### [WHAT YOU NEED TO DO]
Locate each line of the items below that contains the string "minimum", treating uppercase and lowercase as different, and copy those lines out in full.

### [RECORDS FOR PROCESSING]
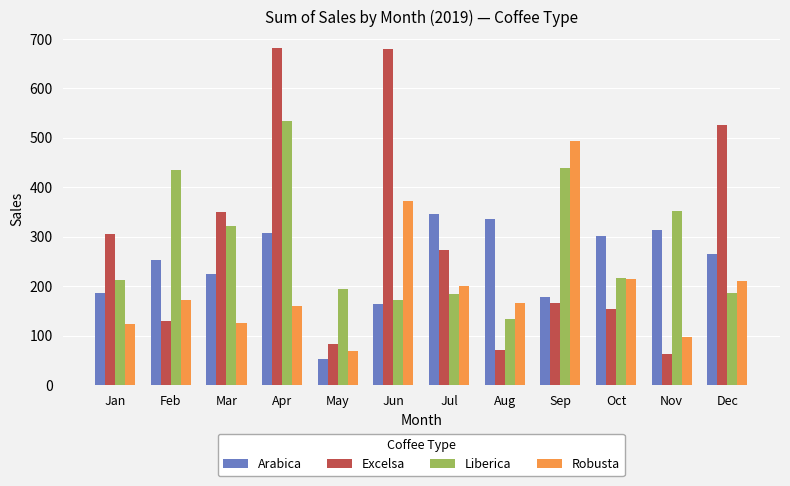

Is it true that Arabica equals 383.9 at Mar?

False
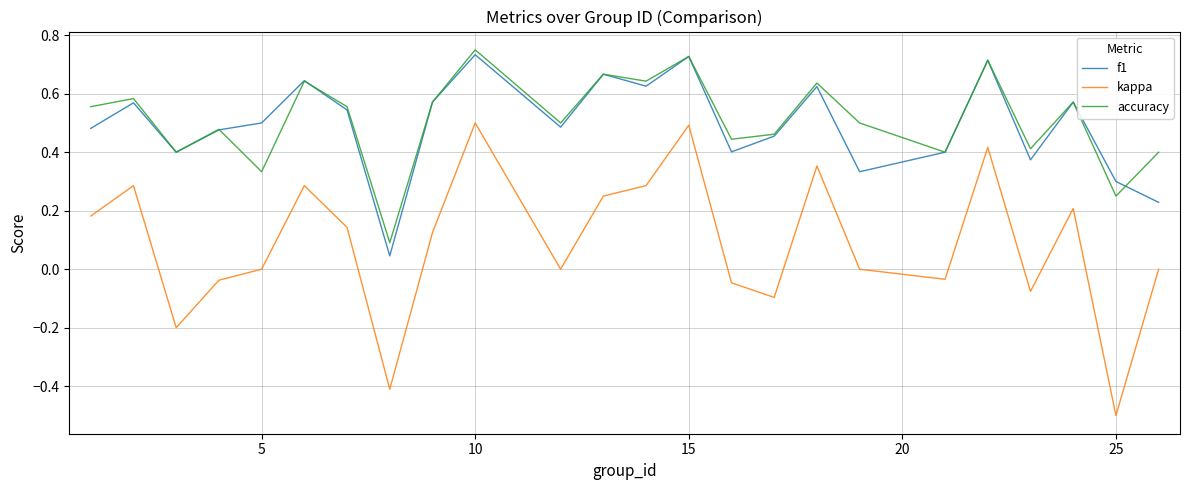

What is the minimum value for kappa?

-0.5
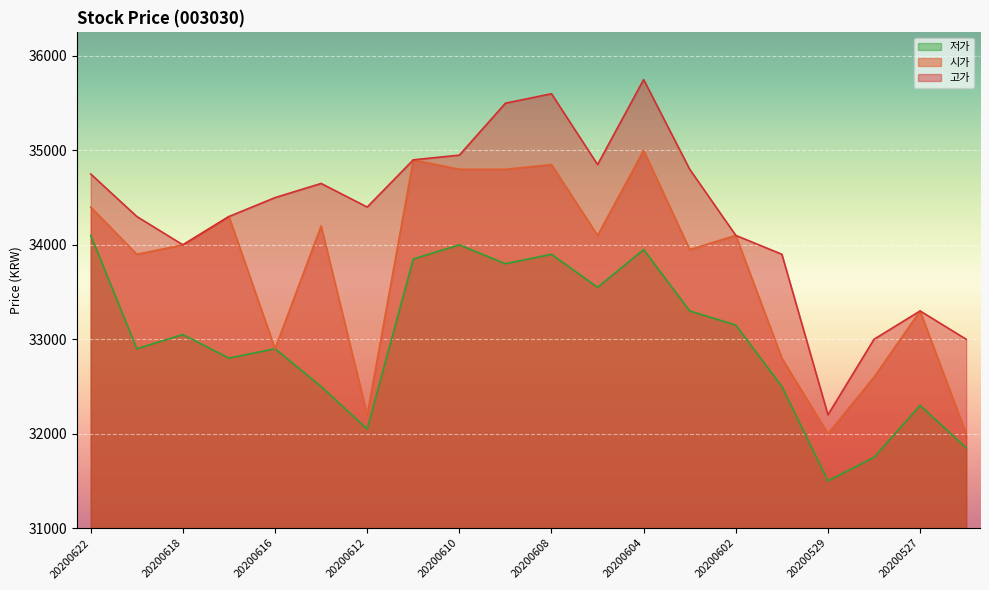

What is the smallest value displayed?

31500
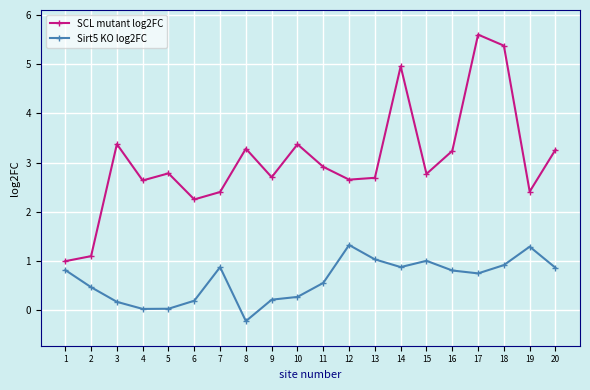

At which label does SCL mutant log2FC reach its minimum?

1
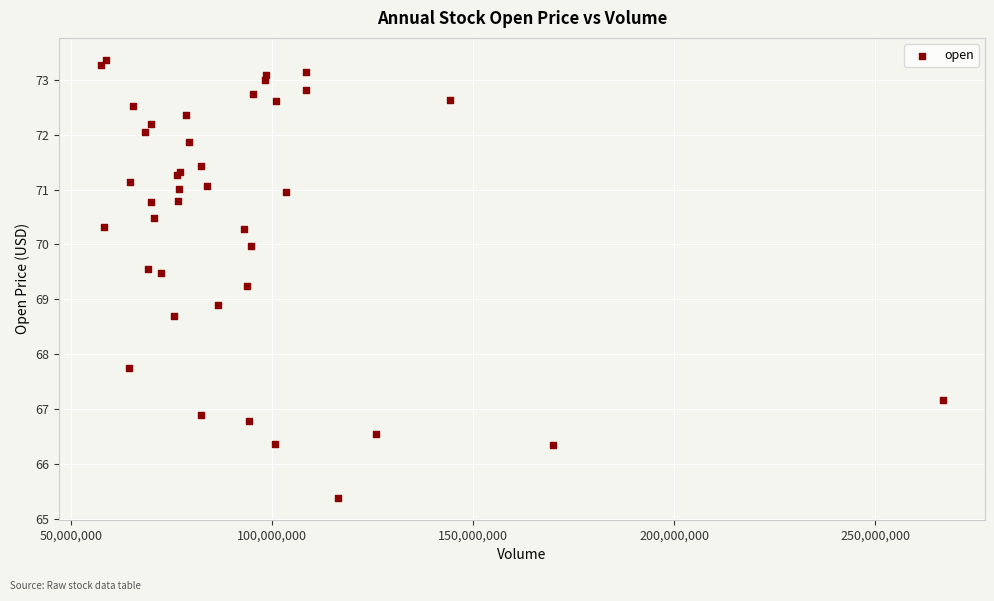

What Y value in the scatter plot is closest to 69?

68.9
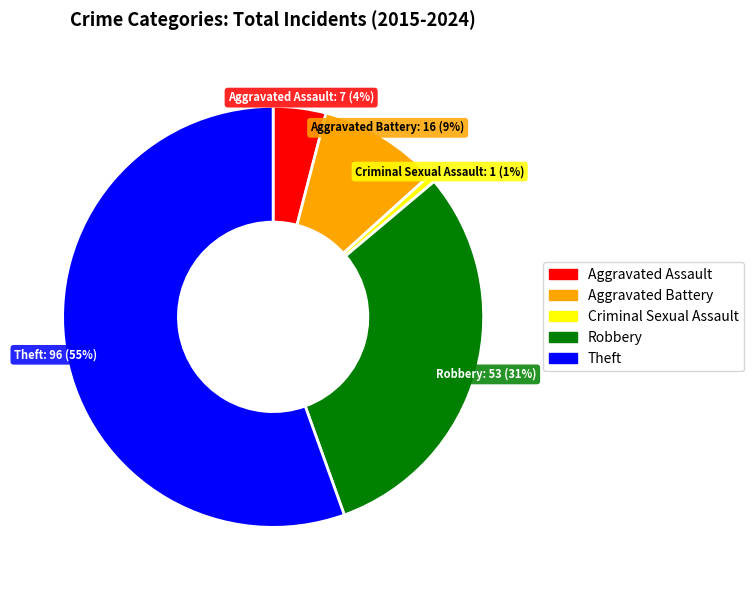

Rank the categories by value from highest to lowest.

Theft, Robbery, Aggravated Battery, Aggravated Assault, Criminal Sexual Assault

### [YOUR SOLUTION]
What is the minimum value for kappa?
At which label does SCL mutant log2FC reach its minimum?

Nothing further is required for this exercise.